Later, schedule a conversation with your boss to discuss your role in the company, and if your job description needs an update, you can do so assertively.
3. IT’S NOT MY FAULT
It is never a good idea to blame someone else, you have to have a responsible attitude. If you had a role, no matter how small, in which something went wrong, assume your responsibilities. If not, offer an objective and dispassionate explanation of what happened. Stick to the facts and allow others to draw their conclusions, but you will have a clear conscience.
This is very important for children to learn, because the example of taking responsibility for your actions will help your children take responsibility for their actions from infancy . The moment you start pointing fingers is the moment people start to see you as someone who lacks responsibility for their actions … and your children, too.
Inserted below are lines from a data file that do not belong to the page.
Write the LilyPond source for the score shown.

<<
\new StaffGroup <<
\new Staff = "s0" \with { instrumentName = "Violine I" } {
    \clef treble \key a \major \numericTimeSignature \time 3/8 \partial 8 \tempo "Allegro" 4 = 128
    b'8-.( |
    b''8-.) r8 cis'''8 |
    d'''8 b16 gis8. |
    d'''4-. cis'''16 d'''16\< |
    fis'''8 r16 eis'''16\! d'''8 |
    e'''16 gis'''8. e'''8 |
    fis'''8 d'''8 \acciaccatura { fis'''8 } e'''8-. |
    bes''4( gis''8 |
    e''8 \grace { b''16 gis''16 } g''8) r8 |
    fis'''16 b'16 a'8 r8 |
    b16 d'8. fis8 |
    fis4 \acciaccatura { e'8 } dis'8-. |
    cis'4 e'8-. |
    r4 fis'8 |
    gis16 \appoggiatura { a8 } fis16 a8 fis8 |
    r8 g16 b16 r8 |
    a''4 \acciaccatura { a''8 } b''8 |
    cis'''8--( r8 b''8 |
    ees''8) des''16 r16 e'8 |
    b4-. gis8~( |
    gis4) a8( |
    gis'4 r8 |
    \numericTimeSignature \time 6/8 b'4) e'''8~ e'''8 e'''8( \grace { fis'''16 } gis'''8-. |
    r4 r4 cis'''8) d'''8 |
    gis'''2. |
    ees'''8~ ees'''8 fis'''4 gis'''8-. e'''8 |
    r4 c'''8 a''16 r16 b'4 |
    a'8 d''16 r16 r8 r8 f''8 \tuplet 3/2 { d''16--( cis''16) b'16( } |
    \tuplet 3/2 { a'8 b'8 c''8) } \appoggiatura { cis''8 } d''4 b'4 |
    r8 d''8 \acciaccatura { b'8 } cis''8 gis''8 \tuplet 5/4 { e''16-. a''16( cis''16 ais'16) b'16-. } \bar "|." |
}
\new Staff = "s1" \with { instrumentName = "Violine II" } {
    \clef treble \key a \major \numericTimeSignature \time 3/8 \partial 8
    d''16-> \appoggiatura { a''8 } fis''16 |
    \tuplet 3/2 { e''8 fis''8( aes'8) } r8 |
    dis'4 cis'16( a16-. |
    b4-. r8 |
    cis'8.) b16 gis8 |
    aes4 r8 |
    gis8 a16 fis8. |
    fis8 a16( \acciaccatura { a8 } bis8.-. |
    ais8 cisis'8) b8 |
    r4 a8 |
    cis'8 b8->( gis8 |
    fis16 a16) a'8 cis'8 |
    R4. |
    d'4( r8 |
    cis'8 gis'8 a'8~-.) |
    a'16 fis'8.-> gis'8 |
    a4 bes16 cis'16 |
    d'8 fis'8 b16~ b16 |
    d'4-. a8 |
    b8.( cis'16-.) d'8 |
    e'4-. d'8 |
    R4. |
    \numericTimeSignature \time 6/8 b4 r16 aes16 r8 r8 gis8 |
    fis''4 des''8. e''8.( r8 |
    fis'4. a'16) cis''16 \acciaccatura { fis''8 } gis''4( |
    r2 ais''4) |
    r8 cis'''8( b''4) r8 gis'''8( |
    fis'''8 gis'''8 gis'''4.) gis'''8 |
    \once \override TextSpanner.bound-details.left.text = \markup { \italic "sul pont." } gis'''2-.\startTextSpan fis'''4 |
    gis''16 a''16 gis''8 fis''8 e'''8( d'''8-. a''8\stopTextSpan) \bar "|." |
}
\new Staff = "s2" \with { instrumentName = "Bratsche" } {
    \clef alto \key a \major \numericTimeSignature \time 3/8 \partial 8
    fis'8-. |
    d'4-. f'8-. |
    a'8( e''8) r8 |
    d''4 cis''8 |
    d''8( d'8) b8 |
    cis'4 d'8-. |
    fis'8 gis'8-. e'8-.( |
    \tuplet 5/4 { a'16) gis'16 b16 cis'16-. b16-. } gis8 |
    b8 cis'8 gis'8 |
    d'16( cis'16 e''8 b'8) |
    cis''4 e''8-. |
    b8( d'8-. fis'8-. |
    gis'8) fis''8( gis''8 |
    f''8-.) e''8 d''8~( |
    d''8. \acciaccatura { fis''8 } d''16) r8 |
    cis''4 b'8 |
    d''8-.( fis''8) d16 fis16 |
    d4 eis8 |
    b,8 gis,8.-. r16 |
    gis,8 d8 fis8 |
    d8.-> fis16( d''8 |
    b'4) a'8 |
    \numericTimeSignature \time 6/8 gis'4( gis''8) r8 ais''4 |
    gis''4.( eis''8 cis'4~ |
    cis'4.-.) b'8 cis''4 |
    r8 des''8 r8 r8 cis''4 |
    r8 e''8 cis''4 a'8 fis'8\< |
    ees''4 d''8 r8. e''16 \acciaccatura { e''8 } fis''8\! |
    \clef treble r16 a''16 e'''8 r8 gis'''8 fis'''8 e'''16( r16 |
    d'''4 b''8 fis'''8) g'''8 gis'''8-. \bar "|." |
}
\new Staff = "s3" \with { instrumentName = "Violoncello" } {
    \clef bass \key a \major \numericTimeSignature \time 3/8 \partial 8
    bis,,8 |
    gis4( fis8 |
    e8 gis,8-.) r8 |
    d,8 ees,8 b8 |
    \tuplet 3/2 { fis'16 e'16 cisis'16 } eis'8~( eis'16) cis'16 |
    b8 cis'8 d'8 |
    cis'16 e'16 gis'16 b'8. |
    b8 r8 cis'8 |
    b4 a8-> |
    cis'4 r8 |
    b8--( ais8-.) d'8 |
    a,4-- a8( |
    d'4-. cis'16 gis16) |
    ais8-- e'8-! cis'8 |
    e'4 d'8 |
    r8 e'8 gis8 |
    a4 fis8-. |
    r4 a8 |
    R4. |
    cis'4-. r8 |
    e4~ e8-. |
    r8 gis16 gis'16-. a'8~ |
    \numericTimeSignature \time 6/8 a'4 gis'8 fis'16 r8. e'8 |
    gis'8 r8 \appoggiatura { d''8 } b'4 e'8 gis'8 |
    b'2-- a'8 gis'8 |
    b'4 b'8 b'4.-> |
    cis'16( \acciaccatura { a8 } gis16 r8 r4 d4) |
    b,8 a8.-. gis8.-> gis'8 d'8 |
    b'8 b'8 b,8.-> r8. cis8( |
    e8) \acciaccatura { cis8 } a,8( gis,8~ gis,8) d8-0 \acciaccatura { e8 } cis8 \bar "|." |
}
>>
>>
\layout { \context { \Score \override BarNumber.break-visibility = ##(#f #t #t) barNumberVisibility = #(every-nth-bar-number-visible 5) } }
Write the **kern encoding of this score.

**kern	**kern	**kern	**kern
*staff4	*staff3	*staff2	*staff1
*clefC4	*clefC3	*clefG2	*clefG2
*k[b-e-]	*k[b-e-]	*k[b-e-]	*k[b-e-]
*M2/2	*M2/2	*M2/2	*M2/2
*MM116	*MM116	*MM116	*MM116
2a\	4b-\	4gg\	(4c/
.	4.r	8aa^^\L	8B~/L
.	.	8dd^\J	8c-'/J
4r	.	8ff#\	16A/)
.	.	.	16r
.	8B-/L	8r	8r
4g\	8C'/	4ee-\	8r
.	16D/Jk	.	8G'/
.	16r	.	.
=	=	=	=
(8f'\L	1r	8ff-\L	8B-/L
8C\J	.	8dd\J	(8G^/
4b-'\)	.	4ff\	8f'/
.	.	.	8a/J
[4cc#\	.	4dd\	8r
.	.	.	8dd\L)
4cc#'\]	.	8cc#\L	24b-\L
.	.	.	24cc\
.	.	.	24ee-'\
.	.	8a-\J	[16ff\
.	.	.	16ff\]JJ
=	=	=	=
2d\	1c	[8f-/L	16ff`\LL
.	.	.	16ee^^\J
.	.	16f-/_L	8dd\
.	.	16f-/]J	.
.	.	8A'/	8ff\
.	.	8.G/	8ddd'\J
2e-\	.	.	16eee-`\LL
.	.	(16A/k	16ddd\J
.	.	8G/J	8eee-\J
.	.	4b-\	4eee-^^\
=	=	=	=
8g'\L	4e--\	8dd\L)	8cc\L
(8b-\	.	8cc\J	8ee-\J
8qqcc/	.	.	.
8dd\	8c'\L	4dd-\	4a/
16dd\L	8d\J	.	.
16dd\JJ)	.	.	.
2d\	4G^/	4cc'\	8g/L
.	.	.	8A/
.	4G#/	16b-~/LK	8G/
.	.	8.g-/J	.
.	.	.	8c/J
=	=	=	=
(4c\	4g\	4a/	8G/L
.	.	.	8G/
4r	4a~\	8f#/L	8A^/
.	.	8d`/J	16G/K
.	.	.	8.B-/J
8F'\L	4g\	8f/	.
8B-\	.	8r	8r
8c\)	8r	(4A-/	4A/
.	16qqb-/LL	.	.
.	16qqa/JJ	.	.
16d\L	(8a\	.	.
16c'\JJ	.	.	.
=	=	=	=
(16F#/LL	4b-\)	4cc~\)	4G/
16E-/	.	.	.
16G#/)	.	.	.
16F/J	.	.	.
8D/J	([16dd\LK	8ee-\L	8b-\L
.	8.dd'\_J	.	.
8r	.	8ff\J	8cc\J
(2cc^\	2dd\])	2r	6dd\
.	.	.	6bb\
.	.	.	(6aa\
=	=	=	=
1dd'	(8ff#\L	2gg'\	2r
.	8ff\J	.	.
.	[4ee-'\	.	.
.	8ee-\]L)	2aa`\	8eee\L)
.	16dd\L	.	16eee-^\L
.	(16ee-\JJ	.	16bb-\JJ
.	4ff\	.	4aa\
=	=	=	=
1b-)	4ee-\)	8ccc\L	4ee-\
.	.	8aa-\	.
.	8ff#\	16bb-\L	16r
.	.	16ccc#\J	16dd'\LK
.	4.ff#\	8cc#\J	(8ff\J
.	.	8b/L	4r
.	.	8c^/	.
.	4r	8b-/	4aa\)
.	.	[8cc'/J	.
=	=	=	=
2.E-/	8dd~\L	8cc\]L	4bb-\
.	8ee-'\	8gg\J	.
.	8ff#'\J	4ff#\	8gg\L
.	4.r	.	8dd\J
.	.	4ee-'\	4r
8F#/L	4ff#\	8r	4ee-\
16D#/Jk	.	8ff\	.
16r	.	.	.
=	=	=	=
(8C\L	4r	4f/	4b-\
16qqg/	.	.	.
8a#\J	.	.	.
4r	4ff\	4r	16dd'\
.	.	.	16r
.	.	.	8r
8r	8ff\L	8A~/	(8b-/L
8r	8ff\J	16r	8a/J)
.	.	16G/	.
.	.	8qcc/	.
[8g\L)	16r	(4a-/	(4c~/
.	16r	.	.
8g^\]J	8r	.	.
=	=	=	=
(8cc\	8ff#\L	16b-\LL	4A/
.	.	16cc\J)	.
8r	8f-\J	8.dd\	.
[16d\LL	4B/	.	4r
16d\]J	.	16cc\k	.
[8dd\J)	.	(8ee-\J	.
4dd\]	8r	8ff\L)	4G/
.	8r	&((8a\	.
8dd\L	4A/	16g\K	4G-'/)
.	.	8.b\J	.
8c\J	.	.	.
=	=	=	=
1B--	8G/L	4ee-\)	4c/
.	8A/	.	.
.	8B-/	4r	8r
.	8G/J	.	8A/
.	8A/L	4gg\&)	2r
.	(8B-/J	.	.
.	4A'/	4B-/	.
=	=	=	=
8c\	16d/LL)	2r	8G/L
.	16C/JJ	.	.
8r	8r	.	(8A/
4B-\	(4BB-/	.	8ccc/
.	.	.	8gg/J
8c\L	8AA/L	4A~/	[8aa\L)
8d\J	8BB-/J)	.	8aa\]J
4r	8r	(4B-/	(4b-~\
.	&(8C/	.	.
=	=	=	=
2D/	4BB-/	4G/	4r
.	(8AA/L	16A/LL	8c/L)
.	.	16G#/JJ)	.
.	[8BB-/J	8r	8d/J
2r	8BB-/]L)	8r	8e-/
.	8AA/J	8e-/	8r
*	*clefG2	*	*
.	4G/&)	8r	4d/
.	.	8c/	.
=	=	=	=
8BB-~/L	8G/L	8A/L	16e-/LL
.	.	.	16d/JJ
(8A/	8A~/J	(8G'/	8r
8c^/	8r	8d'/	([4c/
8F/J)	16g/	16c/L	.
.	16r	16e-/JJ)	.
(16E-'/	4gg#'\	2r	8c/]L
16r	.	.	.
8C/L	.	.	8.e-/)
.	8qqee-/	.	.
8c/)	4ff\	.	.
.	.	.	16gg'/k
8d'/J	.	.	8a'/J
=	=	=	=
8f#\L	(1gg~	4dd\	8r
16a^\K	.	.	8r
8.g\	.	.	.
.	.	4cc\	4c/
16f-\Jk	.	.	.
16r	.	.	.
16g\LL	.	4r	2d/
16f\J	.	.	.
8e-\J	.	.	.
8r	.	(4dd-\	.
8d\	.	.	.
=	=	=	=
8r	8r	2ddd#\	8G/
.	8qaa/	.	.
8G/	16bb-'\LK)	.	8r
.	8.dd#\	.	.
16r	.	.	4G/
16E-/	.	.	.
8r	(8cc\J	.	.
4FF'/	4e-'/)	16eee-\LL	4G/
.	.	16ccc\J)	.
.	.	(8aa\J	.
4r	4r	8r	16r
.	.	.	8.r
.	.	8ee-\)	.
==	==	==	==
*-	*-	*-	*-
This makes people nervous and your children feel insecure around you.
4. I CAN’T
I can not, is the twisted sister of my fault. People don’t like to hear that you can’t because they think it means you won’t. Saying I can’t suggests that you are unwilling to do whatever it takes to do what you should.
If you really can’t do something because you lack the necessary skills, you should offer an alternative solution . Instead of saying what you can’t do, say what you can do. For example, instead of saying “I can’t stay late tonight”, you can say “I can come early tomorrow morning. Is it better?” Instead of “I can’t do what you tell me” it is better to say: ” Can anyone teach me how to do this that I can do it next time on my own. ”
This will help your children understand the importance that even if they don’t know how to do something, they will always have the option to learn it.
5. I HATE THIS JOB / I HATE WHAT I DO
When your children hear from your mouth saying with frustration that you hate what you are doing or that you hate your job, what do you think you are teaching them? They probably think that living frustrated doing things that one does not like is normal and what they must accept … and nothing is further from the truth.
The last thing anyone wants to hear at work is someone complaining about how much they hate their job. They label you as a negative person and lower the morale of the group . Bosses are quick to pick up on morale-dragging naysayers, and they know there are enthusiastic replacements waiting around the corner. The best option is to enjoy life and what you do, and if you don’t like something … change it.
Dr. Tabriella Perivolaris, Sara's mother and fan of fashion, beauty, motherhood, among others, about the female universe. Since 2018 she has been working as a copywriter, always bringing to her articles a little of her experience and experience as a mother and woman.